» Stored data entries
╔══

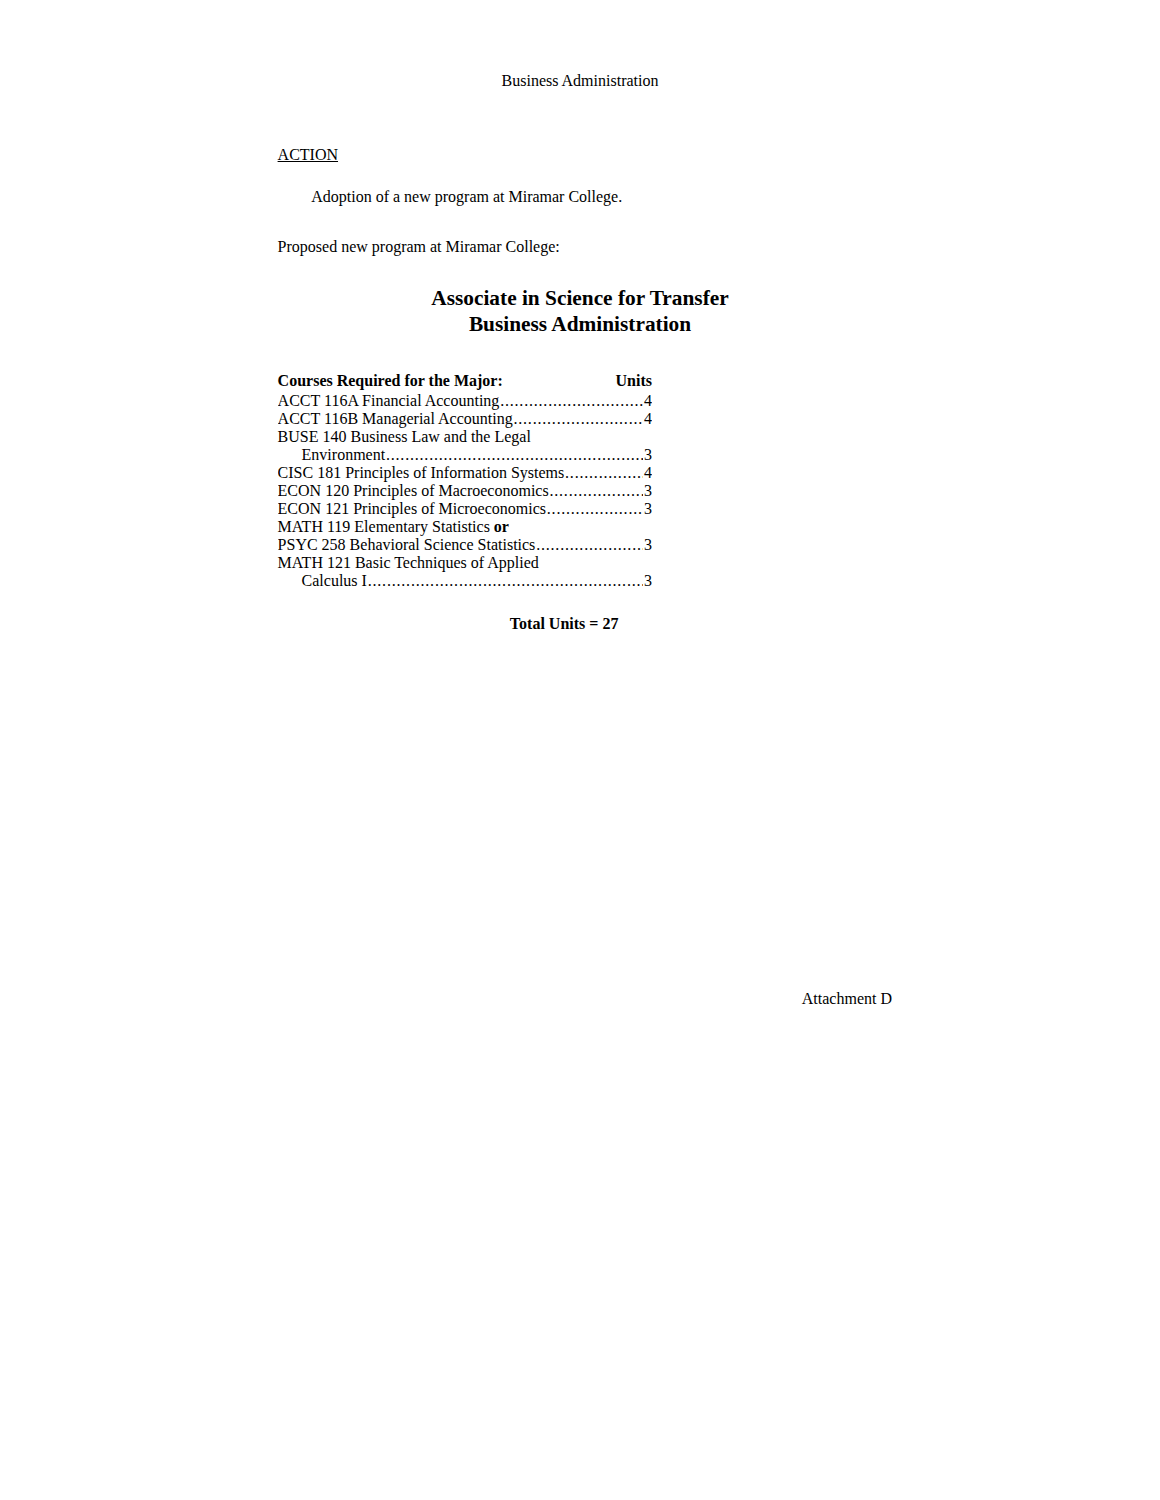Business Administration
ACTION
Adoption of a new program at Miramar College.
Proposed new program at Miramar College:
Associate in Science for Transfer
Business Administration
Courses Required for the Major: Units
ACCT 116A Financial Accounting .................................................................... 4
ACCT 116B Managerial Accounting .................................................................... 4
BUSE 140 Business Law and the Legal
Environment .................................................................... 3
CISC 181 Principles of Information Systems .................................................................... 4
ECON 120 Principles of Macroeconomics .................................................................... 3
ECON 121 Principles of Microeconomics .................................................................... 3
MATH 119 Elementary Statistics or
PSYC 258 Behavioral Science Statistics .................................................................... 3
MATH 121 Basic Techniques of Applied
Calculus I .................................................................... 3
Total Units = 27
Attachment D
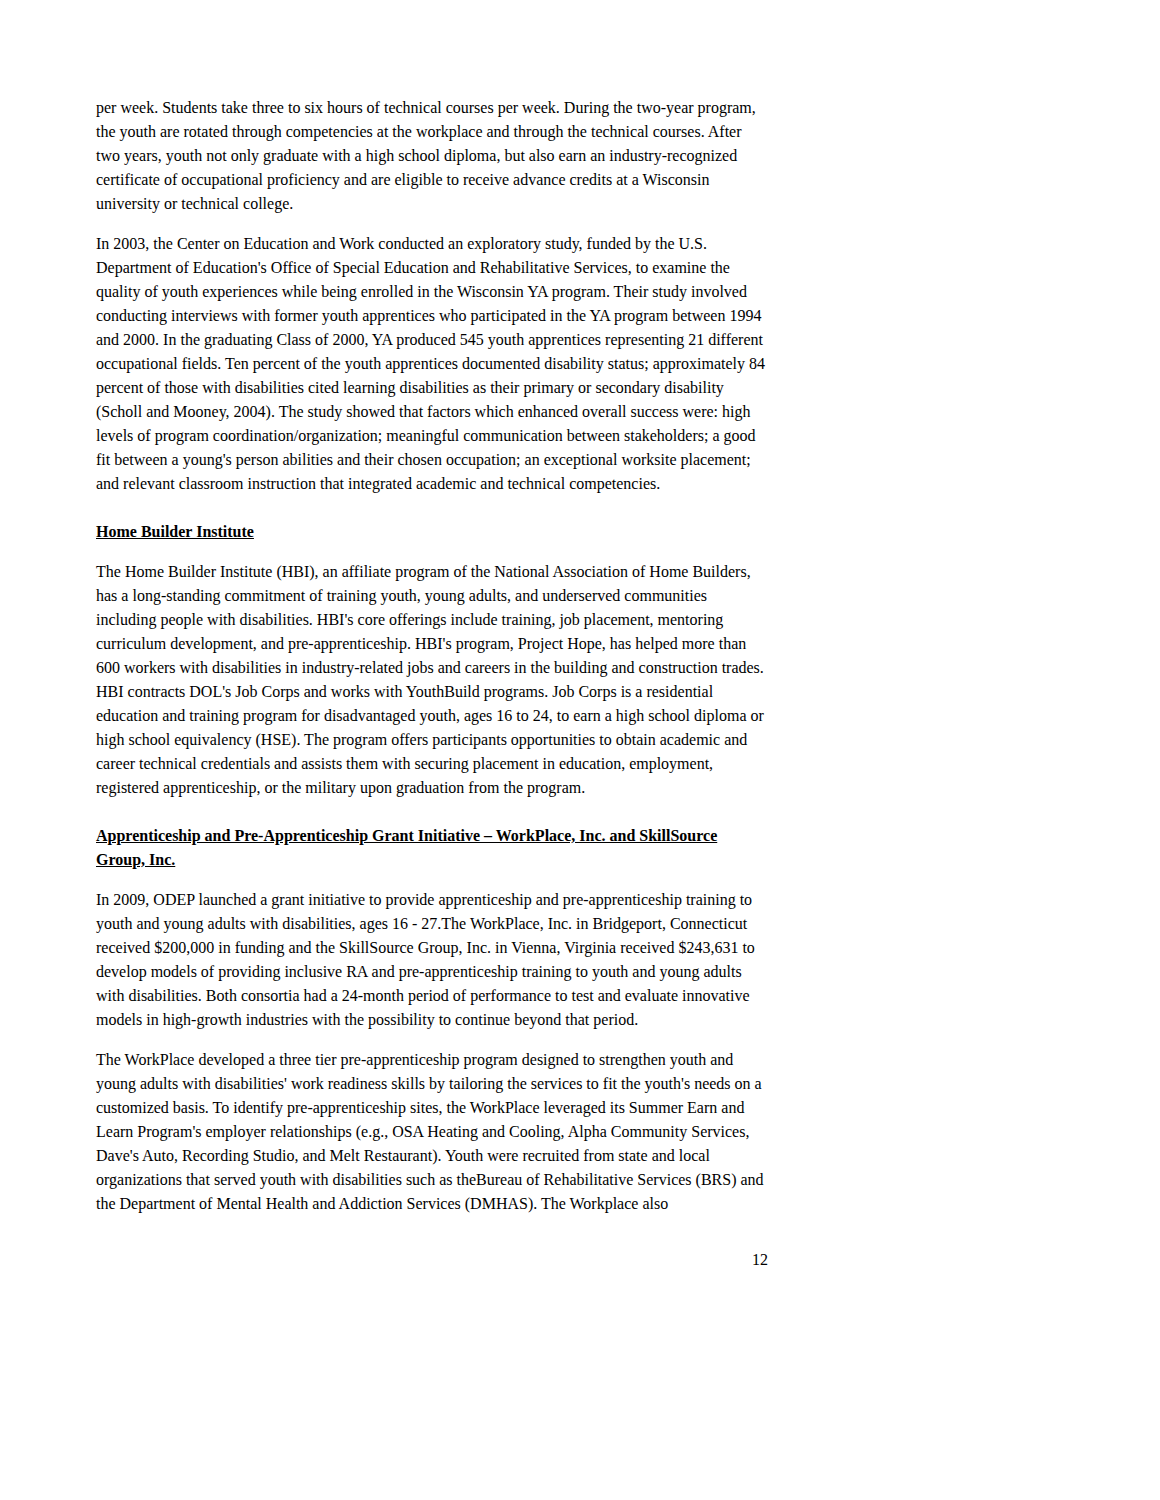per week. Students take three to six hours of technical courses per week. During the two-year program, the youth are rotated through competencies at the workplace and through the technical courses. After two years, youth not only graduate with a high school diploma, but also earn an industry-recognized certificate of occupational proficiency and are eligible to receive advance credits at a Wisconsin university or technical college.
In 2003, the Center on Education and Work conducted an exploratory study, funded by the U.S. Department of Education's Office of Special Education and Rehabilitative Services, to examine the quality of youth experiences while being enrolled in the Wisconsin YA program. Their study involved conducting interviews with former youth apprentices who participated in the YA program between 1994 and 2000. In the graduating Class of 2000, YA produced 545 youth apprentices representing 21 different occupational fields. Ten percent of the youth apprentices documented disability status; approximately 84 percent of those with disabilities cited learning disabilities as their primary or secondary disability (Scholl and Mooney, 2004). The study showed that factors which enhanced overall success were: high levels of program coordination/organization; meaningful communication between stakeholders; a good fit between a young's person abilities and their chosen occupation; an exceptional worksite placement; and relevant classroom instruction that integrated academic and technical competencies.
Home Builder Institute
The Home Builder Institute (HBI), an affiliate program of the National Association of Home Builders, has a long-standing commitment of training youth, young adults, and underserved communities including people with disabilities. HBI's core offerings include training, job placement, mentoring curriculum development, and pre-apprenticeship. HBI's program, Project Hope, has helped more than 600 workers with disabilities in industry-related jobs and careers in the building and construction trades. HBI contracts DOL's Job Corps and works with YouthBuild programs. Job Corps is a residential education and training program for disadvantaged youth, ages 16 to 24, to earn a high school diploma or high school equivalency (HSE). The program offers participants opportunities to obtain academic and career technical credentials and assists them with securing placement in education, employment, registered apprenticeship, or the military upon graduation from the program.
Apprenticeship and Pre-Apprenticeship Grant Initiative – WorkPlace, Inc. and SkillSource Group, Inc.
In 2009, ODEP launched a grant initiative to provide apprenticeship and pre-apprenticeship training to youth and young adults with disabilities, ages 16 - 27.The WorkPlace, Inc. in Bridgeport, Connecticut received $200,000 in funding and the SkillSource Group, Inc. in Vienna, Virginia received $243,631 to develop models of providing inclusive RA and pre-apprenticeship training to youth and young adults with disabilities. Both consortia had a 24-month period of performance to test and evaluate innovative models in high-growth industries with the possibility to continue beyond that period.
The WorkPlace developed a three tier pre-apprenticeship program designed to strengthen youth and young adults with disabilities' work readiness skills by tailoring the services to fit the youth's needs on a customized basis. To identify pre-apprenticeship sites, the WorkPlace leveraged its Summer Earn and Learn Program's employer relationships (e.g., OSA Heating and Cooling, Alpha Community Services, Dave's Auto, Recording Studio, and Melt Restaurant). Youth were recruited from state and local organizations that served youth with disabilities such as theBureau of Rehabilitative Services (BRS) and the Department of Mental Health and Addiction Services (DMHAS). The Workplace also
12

╚══

» YOUR GOAL
Copy every record above exactly, leaving out the pictures.

» REPLY TO THE TASK
Business Administration
ACTION
Adoption of a new program at Miramar College.
Proposed new program at Miramar College:
Associate in Science for Transfer
Business Administration
Courses Required for the Major: Units
ACCT 116A Financial Accounting .................................................................... 4
ACCT 116B Managerial Accounting .................................................................... 4
BUSE 140 Business Law and the Legal
Environment .................................................................... 3
CISC 181 Principles of Information Systems .................................................................... 4
ECON 120 Principles of Macroeconomics .................................................................... 3
ECON 121 Principles of Microeconomics .................................................................... 3
MATH 119 Elementary Statistics or
PSYC 258 Behavioral Science Statistics .................................................................... 3
MATH 121 Basic Techniques of Applied
Calculus I .................................................................... 3
Total Units = 27
Attachment D
per week. Students take three to six hours of technical courses per week. During the two-year program, the youth are rotated through competencies at the workplace and through the technical courses. After two years, youth not only graduate with a high school diploma, but also earn an industry-recognized certificate of occupational proficiency and are eligible to receive advance credits at a Wisconsin university or technical college.
In 2003, the Center on Education and Work conducted an exploratory study, funded by the U.S. Department of Education's Office of Special Education and Rehabilitative Services, to examine the quality of youth experiences while being enrolled in the Wisconsin YA program. Their study involved conducting interviews with former youth apprentices who participated in the YA program between 1994 and 2000. In the graduating Class of 2000, YA produced 545 youth apprentices representing 21 different occupational fields. Ten percent of the youth apprentices documented disability status; approximately 84 percent of those with disabilities cited learning disabilities as their primary or secondary disability (Scholl and Mooney, 2004). The study showed that factors which enhanced overall success were: high levels of program coordination/organization; meaningful communication between stakeholders; a good fit between a young's person abilities and their chosen occupation; an exceptional worksite placement; and relevant classroom instruction that integrated academic and technical competencies.
Home Builder Institute
The Home Builder Institute (HBI), an affiliate program of the National Association of Home Builders, has a long-standing commitment of training youth, young adults, and underserved communities including people with disabilities. HBI's core offerings include training, job placement, mentoring curriculum development, and pre-apprenticeship. HBI's program, Project Hope, has helped more than 600 workers with disabilities in industry-related jobs and careers in the building and construction trades. HBI contracts DOL's Job Corps and works with YouthBuild programs. Job Corps is a residential education and training program for disadvantaged youth, ages 16 to 24, to earn a high school diploma or high school equivalency (HSE). The program offers participants opportunities to obtain academic and career technical credentials and assists them with securing placement in education, employment, registered apprenticeship, or the military upon graduation from the program.
Apprenticeship and Pre-Apprenticeship Grant Initiative – WorkPlace, Inc. and SkillSource Group, Inc.
In 2009, ODEP launched a grant initiative to provide apprenticeship and pre-apprenticeship training to youth and young adults with disabilities, ages 16 - 27.The WorkPlace, Inc. in Bridgeport, Connecticut received $200,000 in funding and the SkillSource Group, Inc. in Vienna, Virginia received $243,631 to develop models of providing inclusive RA and pre-apprenticeship training to youth and young adults with disabilities. Both consortia had a 24-month period of performance to test and evaluate innovative models in high-growth industries with the possibility to continue beyond that period.
The WorkPlace developed a three tier pre-apprenticeship program designed to strengthen youth and young adults with disabilities' work readiness skills by tailoring the services to fit the youth's needs on a customized basis. To identify pre-apprenticeship sites, the WorkPlace leveraged its Summer Earn and Learn Program's employer relationships (e.g., OSA Heating and Cooling, Alpha Community Services, Dave's Auto, Recording Studio, and Melt Restaurant). Youth were recruited from state and local organizations that served youth with disabilities such as theBureau of Rehabilitative Services (BRS) and the Department of Mental Health and Addiction Services (DMHAS). The Workplace also
12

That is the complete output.